Macron 1er versus Colbert ?

Ne nous trompons pas d’époque ! La République a beau avoir organisé bien des congrès à Versailles, la France a perdu de son panache. Il ne sert à rien de nous gargariser avec la formule pseudo-magique de « cinquième puissance du monde ». Première du monde en majesté aux 17ème et 18ème siècles – voire au 19ème, elle est aujourd’hui devenue une puissance moyenne, entrée avec bien des couacs et des manques dans le processus de confinement. Pour aborder le cap du 11 mai et l’agencement des modalités soumises à condition, c’est la ligne plus dure et pragmatique d’Edouard Philippe qui a prévalu sur celle défendue par Emmanuel Macron – éternel équilibriste de la verticalité d’un pouvoir tatillon, moralisateur. L’intervention du 1er Ministre, lors du vote le 28 avril à l’Assemblée nationale, a démontré – oui enfin ! – un souci de décentralisation, en s’appuyant sur les présidents et les élus des départements, ainsi que sur les préfets.

Le chef du gouvernement a donné priorité au terrain, déployant un modus operandi d’une reprise scolaire a minima, et ce, en fonction d’une carte géographique de départements « verts » ou « rouges ». L’adoption de son plan rend obligatoire le port des masques dans les entreprises ou dans les transports en commun, et à la mi-mai dans les collèges. Mais à quel prix d’ailleurs ? Les agents de la RATP renâclent, ceux de la SNCF ou les personnels de l’Enseignement également… Appel est fait au civisme des Français pour ne pas remettre en péril la sécurité sanitaire.

Edouard Philippe a donné rendez-vous au début juin à la nation pour faire le point sur cette 1ere phase du déconfinement qui en déterminera ou non la poursuite. Bref, il n’a pas donné dans la langue de bois, se taillant un habit à la Colbert et reléguant ipso facto Emmanuel Macron à un rôle de figurant ! D’autant que l’on garde en tête le manque d’anticipation, les faux-semblants de langage ou les valses-hésitations du Président de la République dans la gestion de cette crise qui obère notre avenir sur le long terme.

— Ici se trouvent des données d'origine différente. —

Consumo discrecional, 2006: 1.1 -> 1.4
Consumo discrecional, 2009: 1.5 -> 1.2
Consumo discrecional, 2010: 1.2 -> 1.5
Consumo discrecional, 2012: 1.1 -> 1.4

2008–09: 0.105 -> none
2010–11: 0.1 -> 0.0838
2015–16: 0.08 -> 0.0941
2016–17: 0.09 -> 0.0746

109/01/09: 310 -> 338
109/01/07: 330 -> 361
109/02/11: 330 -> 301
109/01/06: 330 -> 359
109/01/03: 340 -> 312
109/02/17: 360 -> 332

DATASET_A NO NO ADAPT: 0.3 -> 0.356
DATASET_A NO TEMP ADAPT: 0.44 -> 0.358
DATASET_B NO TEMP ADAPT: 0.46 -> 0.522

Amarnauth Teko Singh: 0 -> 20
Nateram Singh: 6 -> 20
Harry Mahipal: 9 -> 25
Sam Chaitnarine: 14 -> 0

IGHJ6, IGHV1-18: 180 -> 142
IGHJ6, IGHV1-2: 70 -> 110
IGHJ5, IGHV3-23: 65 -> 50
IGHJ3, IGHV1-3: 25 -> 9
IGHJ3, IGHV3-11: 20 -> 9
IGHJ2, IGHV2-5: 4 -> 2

Ainsi le 1er Ministre a mouillé sa chemise ! Espérons qu’Emmanuel Macron – qui s’est dispensé de la corvée d’aller au charbon – prenne de la hauteur pour proposer des stratégies susceptibles de réamorcer la pompe dans les secteurs industriels les plus vitaux de l’économie. Il s’était engagé en avril dernier à faire rapatrier en France des pans entiers de la production, notamment dans les secteurs pharmaceutiques, technologiques, textiles etc. Le covid-19 a mis en exergue le danger que génère notre perte d’autonomie liée à une délocalisation massive en Chine, en Inde, au Vietnam, en Corée… Le « hic » : le chef de l’Etat a-t-il le poids nécessaire pour contraindre les dirigeants des multinationales et briser leur omnipotence ? Comment compte-t-il s’y prendre ? Ces réponses restent en l’air. Jusqu’ici, il s’est contenté de boxer en super-léger, voire même en poids plume. Tout, en effet, dans notre quotidien – l’affaire des masques, l’abandon de notre fabrication pharmaceutique ou la cession de brevets industriels au bénéfice d’entreprises étrangères – démontre notre dépendance vis-à-vis de l’Asie, et – pour certains produits agricoles ou laitiers – vis-à-vis de l’Espagne, de l’Italie, du Maroc et même de la Hollande. Prenons Macron au mot : quand se décidera-t-il à… « se réinventer »?

L’heure est grave : l’État – depuis les plates années de François Hollande – ne croit plus en lui, se réfugie derrière l’Union européenne quitte à se défausser à la moindre fausse note. Conséquence : pour ne pas avoir su orchestrer, puis gérer des actions d’envergure nationale contre le Covid-19, Emmanuel Macron jouit d’une crédibilité réduite à peau de chagrin sur l’échiquier mondial ; dans le cadre de nos relations avec l’Allemagne, ce n’est guère mieux. Ses tribulations maladroites alimentent une jacquerie larvée de la part d’un bon nombre de maires, de présidents de métropoles régionales ou de région. Quant aux conseillers made in ENA de son cercle rapproché ainsi que bon nombre de haut-fonctionnaires, ils sont passés maîtres-meccanos dans l’art de monter des usines à gaz… paralysant.

Pastichons le grand écrivain que fut Milan Kundera et concluons à « l’Insoutenable légèreté » d’un Président Macron qui a cru donner le change en se rendant récemment dans un supermarché en Bretagne. Pas facile pour lui, aujourd’hui, de demeurer en tête de gondole. Lors de sa halte à Saint-Paul de Léon, il a confondu les ors de la République avec une CB sans contact à la caisse du Super « U » breton.